Honorable William J. Jamerson, Senior United States District Judge, from the District of Montana, sitting by designation
'Simply stated, the illegality here alleged is that the grocery chain stores and the manufacturers of beer and soft drink combined, in both vertical and horizontal agreements, to make price representations to the public that constituted unfair and deceptive trade practices. At times these representations were made through the coordinating medium of Citizens Committee Against 256, at times they were made directly-- for example, through the use of the stickers promising price increases. No doubt exists that if these dire threats to raise prices were implemented in a joint move by the affected industries after passage of the initiative a prima facie case of price fixing would be established. No less a violation has occurred when the industries join together with a threat of price increases to coerce the consumer to reject a ballot proposition. What happened was that the manufacturers and chains, in the course of the campaign, announced a joint price move to take effect after the election and upon the condition of the passage of 256. Saying that there is an agreement to fix prices established the violation. If there was no agreement, then the representation was false and unlawful on that separate ground. My own view is that the agreement was proven by the concerted, massive and planned move to threaten the consumer with a . . . 48 cent increase for each six-pack of a number of different products.' C.T. at 35
Appellant in his brief stated that in making his allegations in his complaint he had 'repeated and refined' the allegations that were made to the Federal Trade Commission.
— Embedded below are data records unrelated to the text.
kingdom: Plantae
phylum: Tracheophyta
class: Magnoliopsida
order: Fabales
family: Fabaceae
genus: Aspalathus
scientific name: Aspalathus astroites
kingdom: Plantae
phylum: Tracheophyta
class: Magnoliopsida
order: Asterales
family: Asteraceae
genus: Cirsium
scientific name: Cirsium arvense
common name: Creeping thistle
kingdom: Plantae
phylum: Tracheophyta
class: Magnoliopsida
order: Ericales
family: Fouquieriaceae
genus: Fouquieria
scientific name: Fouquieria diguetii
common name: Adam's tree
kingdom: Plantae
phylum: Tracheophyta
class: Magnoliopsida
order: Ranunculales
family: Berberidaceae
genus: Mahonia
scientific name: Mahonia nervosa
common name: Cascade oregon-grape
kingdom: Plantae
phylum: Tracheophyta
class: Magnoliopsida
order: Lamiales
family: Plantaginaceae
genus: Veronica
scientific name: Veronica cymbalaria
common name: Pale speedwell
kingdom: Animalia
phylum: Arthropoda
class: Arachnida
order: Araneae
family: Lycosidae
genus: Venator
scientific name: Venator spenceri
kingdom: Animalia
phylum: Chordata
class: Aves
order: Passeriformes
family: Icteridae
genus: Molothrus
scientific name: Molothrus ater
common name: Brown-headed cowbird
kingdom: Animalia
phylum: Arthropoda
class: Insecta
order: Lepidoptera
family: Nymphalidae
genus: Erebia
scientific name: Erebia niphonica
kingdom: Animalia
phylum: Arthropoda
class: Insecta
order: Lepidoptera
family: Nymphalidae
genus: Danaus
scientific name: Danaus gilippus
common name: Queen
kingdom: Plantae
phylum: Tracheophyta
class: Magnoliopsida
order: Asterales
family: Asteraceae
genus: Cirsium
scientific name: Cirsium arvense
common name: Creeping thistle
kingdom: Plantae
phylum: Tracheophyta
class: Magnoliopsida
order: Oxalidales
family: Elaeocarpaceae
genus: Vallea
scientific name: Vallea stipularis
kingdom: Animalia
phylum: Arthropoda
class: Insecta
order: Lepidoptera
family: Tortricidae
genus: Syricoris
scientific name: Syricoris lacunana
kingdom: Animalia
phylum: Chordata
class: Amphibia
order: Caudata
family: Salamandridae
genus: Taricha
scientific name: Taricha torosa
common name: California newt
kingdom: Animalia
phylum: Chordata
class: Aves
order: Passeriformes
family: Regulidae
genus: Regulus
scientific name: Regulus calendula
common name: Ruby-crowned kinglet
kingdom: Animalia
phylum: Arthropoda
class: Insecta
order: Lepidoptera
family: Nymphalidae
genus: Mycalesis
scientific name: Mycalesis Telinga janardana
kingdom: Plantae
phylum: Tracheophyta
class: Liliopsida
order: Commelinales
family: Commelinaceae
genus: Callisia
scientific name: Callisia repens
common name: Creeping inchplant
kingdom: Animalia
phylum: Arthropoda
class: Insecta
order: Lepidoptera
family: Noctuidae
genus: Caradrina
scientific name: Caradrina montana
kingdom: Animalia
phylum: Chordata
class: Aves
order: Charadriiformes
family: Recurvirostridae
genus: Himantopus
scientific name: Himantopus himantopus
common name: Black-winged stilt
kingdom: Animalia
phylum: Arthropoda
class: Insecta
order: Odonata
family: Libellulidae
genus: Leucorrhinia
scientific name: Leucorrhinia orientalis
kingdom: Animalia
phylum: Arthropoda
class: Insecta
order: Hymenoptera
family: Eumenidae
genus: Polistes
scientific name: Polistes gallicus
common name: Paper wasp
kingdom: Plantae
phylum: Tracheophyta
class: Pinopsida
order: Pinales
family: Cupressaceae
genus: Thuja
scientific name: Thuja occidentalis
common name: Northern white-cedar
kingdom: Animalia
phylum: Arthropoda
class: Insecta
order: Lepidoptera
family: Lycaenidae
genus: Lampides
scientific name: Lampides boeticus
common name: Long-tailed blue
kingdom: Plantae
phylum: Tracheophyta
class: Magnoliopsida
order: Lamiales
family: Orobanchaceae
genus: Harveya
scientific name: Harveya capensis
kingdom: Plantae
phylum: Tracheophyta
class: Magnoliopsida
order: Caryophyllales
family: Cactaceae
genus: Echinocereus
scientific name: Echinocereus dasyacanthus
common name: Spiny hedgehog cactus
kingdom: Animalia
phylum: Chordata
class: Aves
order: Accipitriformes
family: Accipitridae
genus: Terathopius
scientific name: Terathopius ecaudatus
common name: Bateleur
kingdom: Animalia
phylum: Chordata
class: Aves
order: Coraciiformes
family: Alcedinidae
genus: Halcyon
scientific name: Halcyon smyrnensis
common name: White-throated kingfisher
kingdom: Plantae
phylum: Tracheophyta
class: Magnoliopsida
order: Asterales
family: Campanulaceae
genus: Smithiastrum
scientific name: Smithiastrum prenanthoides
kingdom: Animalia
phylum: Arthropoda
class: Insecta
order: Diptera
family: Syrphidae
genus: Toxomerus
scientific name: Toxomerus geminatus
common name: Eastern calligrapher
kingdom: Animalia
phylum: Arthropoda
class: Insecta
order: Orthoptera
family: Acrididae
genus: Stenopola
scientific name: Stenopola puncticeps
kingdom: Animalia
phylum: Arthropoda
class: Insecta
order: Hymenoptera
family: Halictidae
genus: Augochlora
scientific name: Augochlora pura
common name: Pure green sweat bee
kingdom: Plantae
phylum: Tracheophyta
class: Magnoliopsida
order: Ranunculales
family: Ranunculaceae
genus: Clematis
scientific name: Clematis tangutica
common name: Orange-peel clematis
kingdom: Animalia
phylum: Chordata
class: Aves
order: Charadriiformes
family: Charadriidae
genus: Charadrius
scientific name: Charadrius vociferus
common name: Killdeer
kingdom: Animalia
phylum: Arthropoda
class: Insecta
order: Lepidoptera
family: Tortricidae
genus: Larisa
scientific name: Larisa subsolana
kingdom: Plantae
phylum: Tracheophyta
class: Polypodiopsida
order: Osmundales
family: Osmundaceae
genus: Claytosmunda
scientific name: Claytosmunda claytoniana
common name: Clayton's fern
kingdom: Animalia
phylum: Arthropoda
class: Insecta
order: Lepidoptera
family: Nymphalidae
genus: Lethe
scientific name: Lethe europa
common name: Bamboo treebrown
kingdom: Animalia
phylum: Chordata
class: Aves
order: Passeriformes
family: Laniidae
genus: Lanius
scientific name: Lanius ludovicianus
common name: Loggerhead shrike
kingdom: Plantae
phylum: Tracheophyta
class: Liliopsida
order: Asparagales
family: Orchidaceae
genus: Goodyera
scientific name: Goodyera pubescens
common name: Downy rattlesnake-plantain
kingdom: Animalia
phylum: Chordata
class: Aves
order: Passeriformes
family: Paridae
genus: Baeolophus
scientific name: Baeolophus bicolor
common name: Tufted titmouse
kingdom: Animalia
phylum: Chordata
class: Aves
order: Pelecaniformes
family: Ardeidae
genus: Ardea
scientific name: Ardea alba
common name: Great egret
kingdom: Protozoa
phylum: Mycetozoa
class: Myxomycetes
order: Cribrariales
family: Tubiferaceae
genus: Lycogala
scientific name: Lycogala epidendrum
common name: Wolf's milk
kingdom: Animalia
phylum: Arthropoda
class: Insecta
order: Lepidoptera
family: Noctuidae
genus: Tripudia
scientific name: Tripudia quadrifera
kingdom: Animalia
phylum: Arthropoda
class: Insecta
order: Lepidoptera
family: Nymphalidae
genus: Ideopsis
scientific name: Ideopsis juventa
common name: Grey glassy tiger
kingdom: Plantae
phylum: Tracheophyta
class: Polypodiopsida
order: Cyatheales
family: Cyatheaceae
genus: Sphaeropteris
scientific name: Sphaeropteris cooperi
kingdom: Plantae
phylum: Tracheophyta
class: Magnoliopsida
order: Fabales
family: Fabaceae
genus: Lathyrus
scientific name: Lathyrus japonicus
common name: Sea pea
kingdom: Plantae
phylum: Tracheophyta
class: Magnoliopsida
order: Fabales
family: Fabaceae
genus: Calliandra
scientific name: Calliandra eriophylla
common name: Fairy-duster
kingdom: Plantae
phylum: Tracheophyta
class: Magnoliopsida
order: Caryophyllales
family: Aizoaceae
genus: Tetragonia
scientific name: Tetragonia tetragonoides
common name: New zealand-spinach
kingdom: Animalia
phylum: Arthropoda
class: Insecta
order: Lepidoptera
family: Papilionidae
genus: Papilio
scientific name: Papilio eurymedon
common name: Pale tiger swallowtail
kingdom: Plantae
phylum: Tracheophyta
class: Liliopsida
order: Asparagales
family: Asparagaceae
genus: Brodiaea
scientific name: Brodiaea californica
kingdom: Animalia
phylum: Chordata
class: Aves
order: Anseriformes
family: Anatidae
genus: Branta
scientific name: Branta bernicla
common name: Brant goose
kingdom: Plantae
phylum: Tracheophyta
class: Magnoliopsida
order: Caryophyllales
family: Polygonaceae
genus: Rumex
Among the 'refinements' was an allegation not made to the Federal Trade Commission that the conspiracy 'was accomplished in part in violation of Washington State law which forbids corporations with a majority of out-of-state shareholders from making contributions in local initiative campaigns.'
Sun Valley and Harman involved the possible loss of antitrust immunity, relative to a concerted attempt to influence executive action, since the official whose favorable decision was sought was himself alleged to be acting unlawfully, i.e., as a member of the conspiracy. Similarly, the result in this case is not controlled by Sacramento Coca-Cola Bottling Co. v. Chauffeurs Local 150, 440 F.2d 1096 (9th Cir.), cert. denied, 404 U.S. 826, 92 S.Ct. 57, 30 L.Ed.2d 54 (1971). In that case, which also involved administrative decisionmaking, the Noerr exemption was held inapplicable because the defendants sought to influence 'public officials engaged in purely commercial dealings' and employed tactics including 'threats and other coercive measures.' 440 F.2d at 1099. Neither condition is satisfied here
Appellant's reliance upon Israel v. Baxter Labs, Inc., 151 U.S.AppD.C. 101, 466 F.2d 272 (1972), and Semke v. Enid Automobile Dealers Ass'n, 456 F.2d 1361 (10th Cir. 1972), is also misplaced. Each of these cases involved alleged attempts to misuse administrative processes in order to further primary anticompetitive objectives. Such activity, if proved, would fall within the 'sham' exception of Noerr as interpreted by the Court in Trucking Unlimited. 404 U.S. at 515-516, 92 S.Ct. 609. The case before us here, however, is distinguishable in two respects. First, the allegedly unethical conduct of the 'conspirators' herein occurred solely within the 'political arena,' not within an administrative or judicial context. See Trucking Unlimited supra, at 513, 516, 92 S.Ct. 609. Secondly, the materials brought to the attention of the Commission did not indicate that the opponents of Initiative 256 had acted primarily to attain anticompetitive goals or that their actions had resulted in an abuse of the initiative proceedings.